## About this task
Identify and copy all lines of the material where the string "wire" is found.
*** Opening Records for the task ***
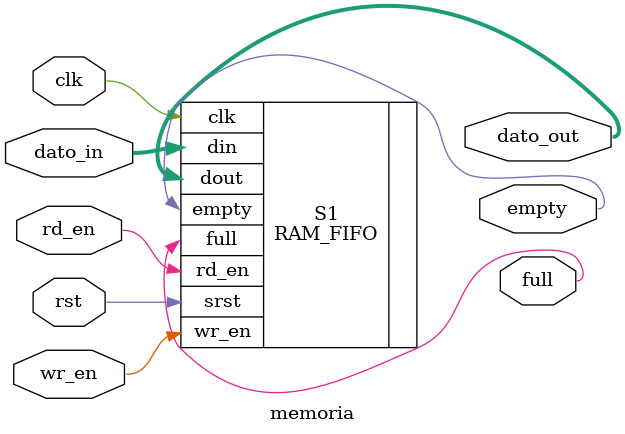
<source format=v>
`timescale 1ns / 1ps

module memoria(
    input clk,
    input rst,
    input [15:0] dato_in,
    input wr_en,
    input rd_en,
    output [15:0] dato_out,
    output full,
    output empty
 );
 
 RAM_FIFO S1 (
   .clk(clk),      // input wire clk
   .srst(rst),    // input wire srst
   .din(dato_in),      // input wire [15 : 0] din
   .wr_en(wr_en),  // input wire wr_en
   .rd_en(rd_en),  // input wire rd_en
   .dout(dato_out),    // output wire [15 : 0] dout
   .full(full),    // output wire full
   .empty(empty)  // output wire empty
 );
 
 
 
endmodule

</source>
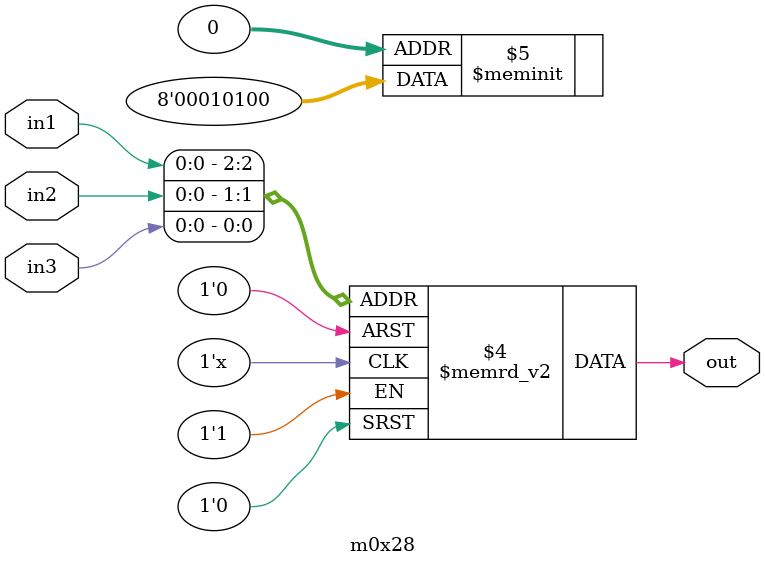
<source format=v>
module m0x28(output out, input in1, in2, in3);

   always @(in1, in2, in3)
     begin
        case({in1, in2, in3})
          3'b000: {out} = 1'b0;
          3'b001: {out} = 1'b0;
          3'b010: {out} = 1'b1;
          3'b011: {out} = 1'b0;
          3'b100: {out} = 1'b1;
          3'b101: {out} = 1'b0;
          3'b110: {out} = 1'b0;
          3'b111: {out} = 1'b0;
        endcase // case ({in1, in2, in3})
     end // always @ (in1, in2, in3)

endmodule // m0x28
</source>
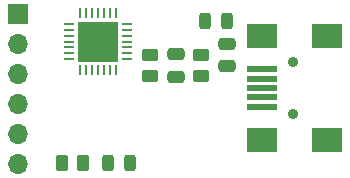
<source format=gts>
%TF.GenerationSoftware,KiCad,Pcbnew,(6.0.5)*%
%TF.CreationDate,2024-01-21T09:52:01+01:00*%
%TF.ProjectId,pmod_usb_serial,706d6f64-5f75-4736-925f-73657269616c,rev?*%
%TF.SameCoordinates,Original*%
%TF.FileFunction,Soldermask,Top*%
%TF.FilePolarity,Negative*%
%FSLAX46Y46*%
G04 Gerber Fmt 4.6, Leading zero omitted, Abs format (unit mm)*
G04 Created by KiCad (PCBNEW (6.0.5)) date 2024-01-21 09:52:01*
%MOMM*%
%LPD*%
G01*
G04 APERTURE LIST*
G04 Aperture macros list*
%AMRoundRect*
0 Rectangle with rounded corners*
0 $1 Rounding radius*
0 $2 $3 $4 $5 $6 $7 $8 $9 X,Y pos of 4 corners*
0 Add a 4 corners polygon primitive as box body*
4,1,4,$2,$3,$4,$5,$6,$7,$8,$9,$2,$3,0*
0 Add four circle primitives for the rounded corners*
1,1,$1+$1,$2,$3*
1,1,$1+$1,$4,$5*
1,1,$1+$1,$6,$7*
1,1,$1+$1,$8,$9*
0 Add four rect primitives between the rounded corners*
20,1,$1+$1,$2,$3,$4,$5,0*
20,1,$1+$1,$4,$5,$6,$7,0*
20,1,$1+$1,$6,$7,$8,$9,0*
20,1,$1+$1,$8,$9,$2,$3,0*%
G04 Aperture macros list end*
%ADD10RoundRect,0.250000X0.262500X0.450000X-0.262500X0.450000X-0.262500X-0.450000X0.262500X-0.450000X0*%
%ADD11RoundRect,0.062500X0.062500X-0.337500X0.062500X0.337500X-0.062500X0.337500X-0.062500X-0.337500X0*%
%ADD12RoundRect,0.062500X0.337500X-0.062500X0.337500X0.062500X-0.337500X0.062500X-0.337500X-0.062500X0*%
%ADD13R,3.350000X3.350000*%
%ADD14C,0.900000*%
%ADD15R,2.500000X0.500000*%
%ADD16R,2.500000X2.000000*%
%ADD17RoundRect,0.250000X0.475000X-0.250000X0.475000X0.250000X-0.475000X0.250000X-0.475000X-0.250000X0*%
%ADD18RoundRect,0.250000X-0.450000X0.262500X-0.450000X-0.262500X0.450000X-0.262500X0.450000X0.262500X0*%
%ADD19R,1.700000X1.700000*%
%ADD20O,1.700000X1.700000*%
%ADD21RoundRect,0.250000X0.450000X-0.262500X0.450000X0.262500X-0.450000X0.262500X-0.450000X-0.262500X0*%
%ADD22RoundRect,0.243750X0.243750X0.456250X-0.243750X0.456250X-0.243750X-0.456250X0.243750X-0.456250X0*%
%ADD23RoundRect,0.250000X-0.475000X0.250000X-0.475000X-0.250000X0.475000X-0.250000X0.475000X0.250000X0*%
G04 APERTURE END LIST*
D10*
%TO.C,R3*%
X135913500Y-103886000D03*
X134088500Y-103886000D03*
%TD*%
D11*
%TO.C,U1*%
X135660000Y-96049000D03*
X136160000Y-96049000D03*
X136660000Y-96049000D03*
X137160000Y-96049000D03*
X137660000Y-96049000D03*
X138160000Y-96049000D03*
X138660000Y-96049000D03*
D12*
X139610000Y-95099000D03*
X139610000Y-94599000D03*
X139610000Y-94099000D03*
X139610000Y-93599000D03*
X139610000Y-93099000D03*
X139610000Y-92599000D03*
X139610000Y-92099000D03*
D11*
X138660000Y-91149000D03*
X138160000Y-91149000D03*
X137660000Y-91149000D03*
X137160000Y-91149000D03*
X136660000Y-91149000D03*
X136160000Y-91149000D03*
X135660000Y-91149000D03*
D12*
X134710000Y-92099000D03*
X134710000Y-92599000D03*
X134710000Y-93099000D03*
X134710000Y-93599000D03*
X134710000Y-94099000D03*
X134710000Y-94599000D03*
X134710000Y-95099000D03*
D13*
X137160000Y-93599000D03*
%TD*%
D14*
%TO.C,J1*%
X153661000Y-99736000D03*
X153661000Y-95336000D03*
D15*
X151061000Y-99136000D03*
X151061000Y-98336000D03*
X151061000Y-97536000D03*
X151061000Y-96736000D03*
X151061000Y-95936000D03*
D16*
X151061000Y-101936000D03*
X151061000Y-93136000D03*
X156561000Y-93136000D03*
X156561000Y-101936000D03*
%TD*%
D17*
%TO.C,C2*%
X143764000Y-96581000D03*
X143764000Y-94681000D03*
%TD*%
D18*
%TO.C,R1*%
X145923000Y-94718500D03*
X145923000Y-96543500D03*
%TD*%
D19*
%TO.C,PMOD1*%
X130428000Y-91244000D03*
D20*
X130428000Y-93784000D03*
X130428000Y-96324000D03*
X130428000Y-98864000D03*
X130428000Y-101404000D03*
X130428000Y-103944000D03*
%TD*%
D21*
%TO.C,R2*%
X141605000Y-96543500D03*
X141605000Y-94718500D03*
%TD*%
D22*
%TO.C,D2*%
X139875500Y-103886000D03*
X138000500Y-103886000D03*
%TD*%
D23*
%TO.C,C1*%
X148082000Y-93792000D03*
X148082000Y-95692000D03*
%TD*%
D22*
%TO.C,D1*%
X148130500Y-91821000D03*
X146255500Y-91821000D03*
%TD*%
M02*

</source>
*** Closing Records for the task ***
## Task solution
   .clk(clk),      // input wire clk
   .srst(rst),    // input wire srst
   .din(dato_in),      // input wire [15 : 0] din
   .wr_en(wr_en),  // input wire wr_en
   .rd_en(rd_en),  // input wire rd_en
   .dout(dato_out),    // output wire [15 : 0] dout
   .full(full),    // output wire full
   .empty(empty)  // output wire empty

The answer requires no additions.